In his work, A Monk Does Not Bow Down Before a King, Hui-yuan, a Chinese Buddhist monk, analyses amongst other questions, the role of change within Buddhism. He poses the question to himself, using Lao Tzu as a foil. Hui-yuan uses Lao Tzu’s understanding of heaven and earth and the nature of kings and princes to contrast his own Buddhist understanding of heaven and earth and the nature of kings and princes.
According to Hui-yuan, Lao Tzu’s understanding is based upon the fact that kings and princes are the embodiment of obedience, which is what gives them the right to command others to obey. Heaven and earth are “the source of the myriad changes”; whereas kings and princes “have the power of moving others [to obey].” (282). He writes: “Therefore the wise men of yore made this the subject of noble discourses, and from this the opinion of the multitude may not change.” (283) The subject mentioned refers to “the embodiment of the Ultimate must of necessity rely depend upon obedience to changes.” (283) Hui-yuan is thus questioning his own philosophy from the Taoist perspective, and more specifically the Buddhist understanding of change and development.

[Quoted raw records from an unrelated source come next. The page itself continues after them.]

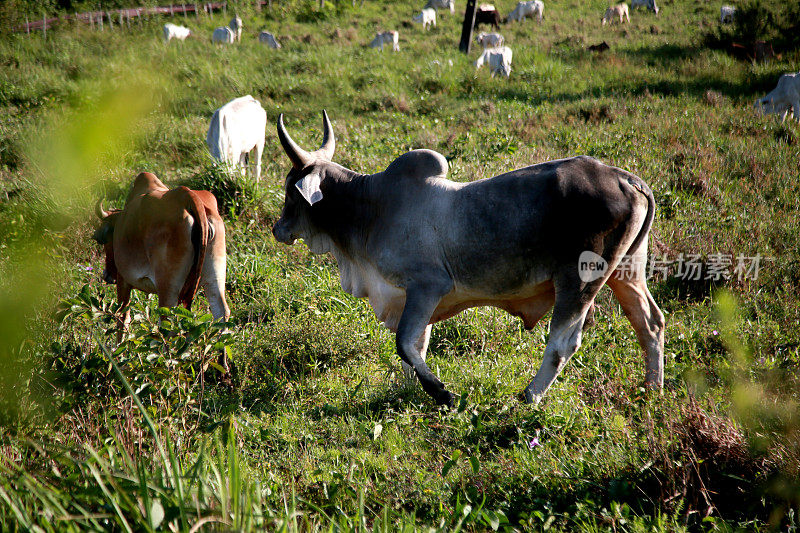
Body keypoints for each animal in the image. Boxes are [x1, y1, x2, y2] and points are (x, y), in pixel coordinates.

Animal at [95, 171, 231, 344]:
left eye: (105, 240)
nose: (107, 275)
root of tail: (187, 196)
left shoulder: (123, 280)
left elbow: (122, 317)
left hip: (167, 288)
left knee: (168, 326)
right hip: (215, 277)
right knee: (221, 314)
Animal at [272, 110, 664, 406]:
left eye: (291, 190)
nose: (278, 229)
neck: (369, 210)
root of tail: (625, 178)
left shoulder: (427, 286)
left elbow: (405, 344)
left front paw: (442, 394)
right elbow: (417, 345)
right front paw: (409, 391)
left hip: (579, 279)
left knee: (563, 341)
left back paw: (530, 396)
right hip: (626, 271)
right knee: (650, 322)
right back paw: (652, 390)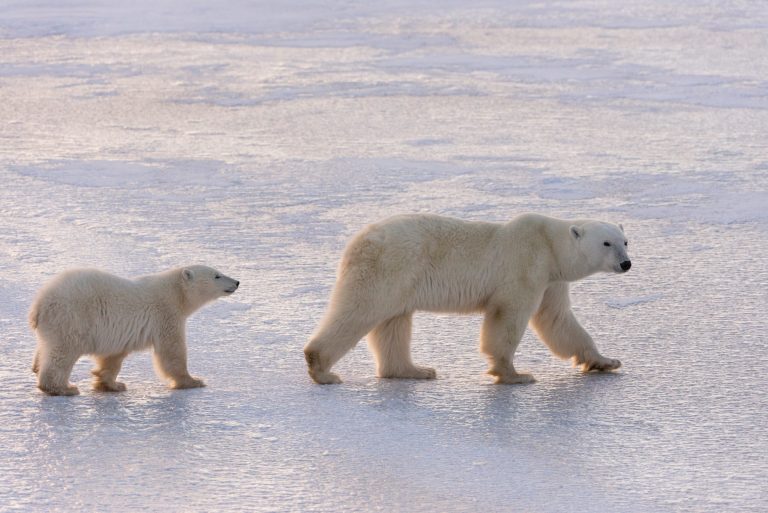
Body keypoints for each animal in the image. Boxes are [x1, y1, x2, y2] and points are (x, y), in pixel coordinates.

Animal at [30, 266, 238, 394]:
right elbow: (172, 352)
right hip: (72, 317)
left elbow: (113, 357)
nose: (237, 282)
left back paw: (37, 367)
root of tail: (40, 303)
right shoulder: (166, 314)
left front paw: (112, 384)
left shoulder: (117, 332)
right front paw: (193, 381)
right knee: (63, 352)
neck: (176, 292)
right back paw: (63, 388)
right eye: (217, 275)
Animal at [304, 212, 632, 384]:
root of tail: (357, 242)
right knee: (360, 310)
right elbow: (508, 319)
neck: (549, 245)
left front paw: (606, 361)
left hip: (399, 281)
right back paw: (321, 367)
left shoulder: (552, 280)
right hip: (389, 267)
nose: (626, 263)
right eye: (606, 243)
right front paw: (515, 374)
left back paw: (415, 370)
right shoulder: (524, 267)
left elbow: (559, 321)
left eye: (625, 241)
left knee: (393, 324)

Hui-yuan’s response to his own critique offers an excellent perspective into Buddhist philosophy. Hui-yuan writes that there are only two categories of beings who are given life by “the Great Change”: “the soulful and the soulless”. (283) The soulful are those who have “feeling towards change” The soulless “have no feeling towards change”. (283) Those who have, as Hui-yuan asserts, “no feeling towards change”, their lives will end once they die. This, of course, is in reference to the Buddhist belief of reincarnation and karma. Change is Hui-yuan’s method of illustrating the build-up of karma over one “soulful” being’s time on earth. Hui-yuan also writes “Life is fettered by physical form, and life depends on change.” (283) Hui-yuan demonstrates the necessity of change in life as a means of understanding the variety of sins and actions in everyday life. Each action within a lifetime, as asserted by Hui-yuan, will have an impact on the next as Nirvana is changeless as everything is constantly in flux.
This question and answer is crucial to Hui-yuan’s argument of why a monk does not bow before a king. The understanding of change and karma as a never ending cycle provides the implication of Buddhists being inherently good citizens as they would not threaten their future lives with disobedience in their current lifetime. As such, Hui-yuan writes, Buddhist monks should not be expected to bow before their king, regardless of his status.